■ Stored data:
========

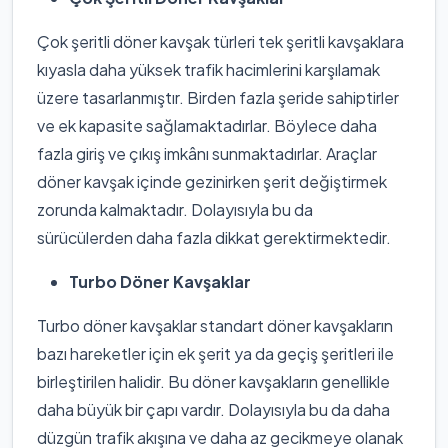
Çok şeritli döner kavşak türleri tek şeritli kavşaklara
kıyasla daha yüksek trafik hacimlerini karşılamak
üzere tasarlanmıştır. Birden fazla şeride sahiptirler
ve ek kapasite sağlamaktadırlar. Böylece daha
fazla giriş ve çıkış imkânı sunmaktadırlar. Araçlar
döner kavşak içinde gezinirken şerit değiştirmek
zorunda kalmaktadır. Dolayısıyla bu da
sürücülerden daha fazla dikkat gerektirmektedir.
Turbo Döner Kavşaklar
Turbo döner kavşaklar standart döner kavşakların
bazı hareketler için ek şerit ya da geçiş şeritleri ile
birleştirilen halidir. Bu döner kavşakların genellikle
daha büyük bir çapı vardır. Dolayısıyla bu da daha
düzgün trafik akışına ve daha az gecikmeye olanak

========

■ WHAT TO PRODUCE: Only the number is wanted: how many lines of these entries contain the string "Dolayısıyla"?

■ RESPONSE TO THE EXERCISE: 2